**Activity:** Reproduce the material below only from the line with "coaster: none [506,335,544,353]" to the line with "remote control: present", both included, keeping each line exact and dropping the pictures.

**Records to process:**

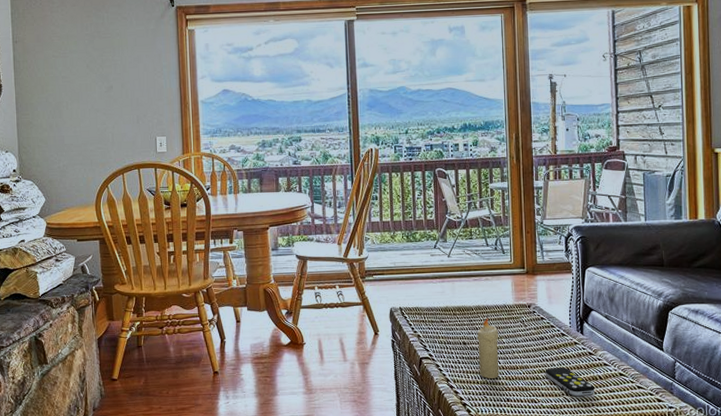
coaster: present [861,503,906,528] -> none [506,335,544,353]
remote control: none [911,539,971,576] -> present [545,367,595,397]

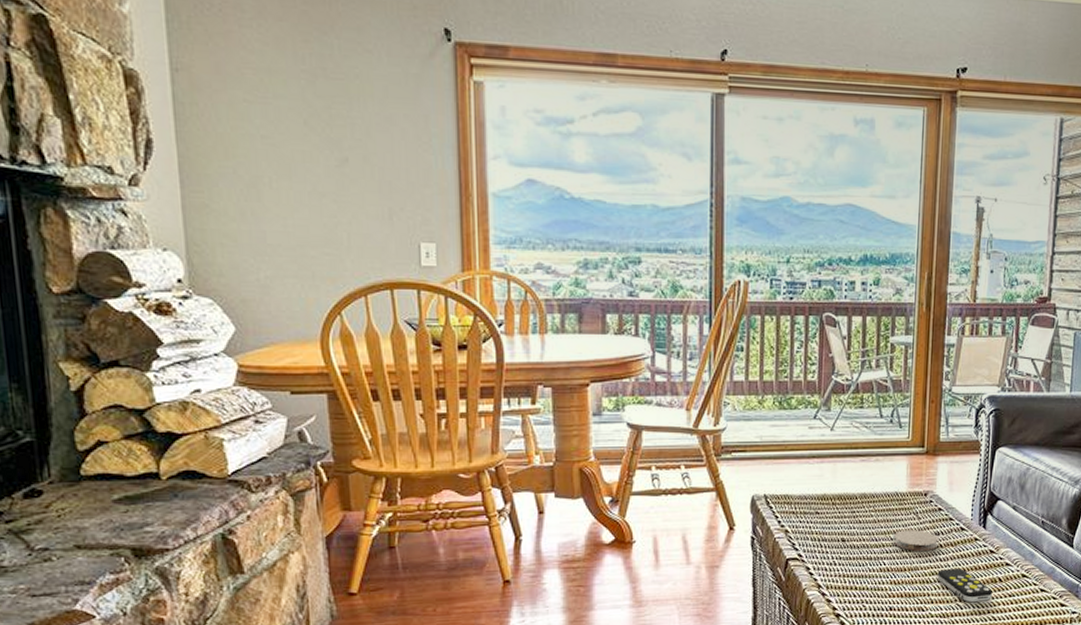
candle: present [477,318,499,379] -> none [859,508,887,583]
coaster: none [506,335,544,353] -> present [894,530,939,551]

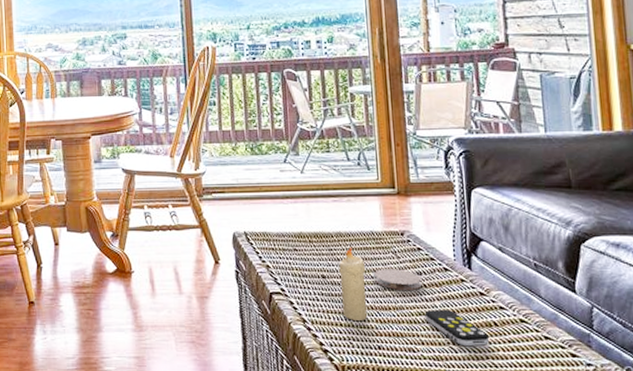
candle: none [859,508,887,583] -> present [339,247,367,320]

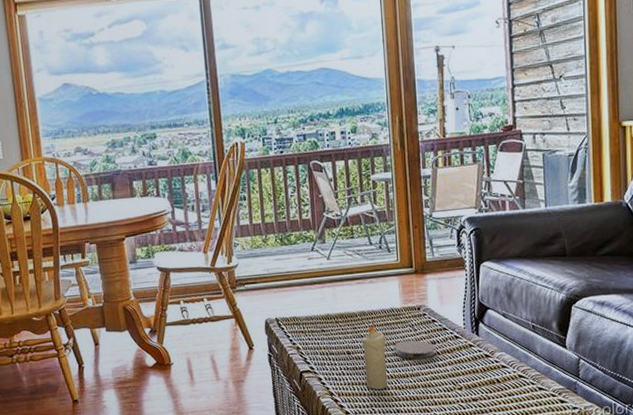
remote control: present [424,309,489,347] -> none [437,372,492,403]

---

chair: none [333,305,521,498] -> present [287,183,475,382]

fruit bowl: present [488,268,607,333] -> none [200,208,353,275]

==

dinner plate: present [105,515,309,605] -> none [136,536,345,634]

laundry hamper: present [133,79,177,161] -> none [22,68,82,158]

**Answer box:**
coaster: none [506,335,544,353] -> present [894,530,939,551]

candle: none [859,508,887,583] -> present [339,247,367,320]

remote control: present [424,309,489,347] -> none [437,372,492,403]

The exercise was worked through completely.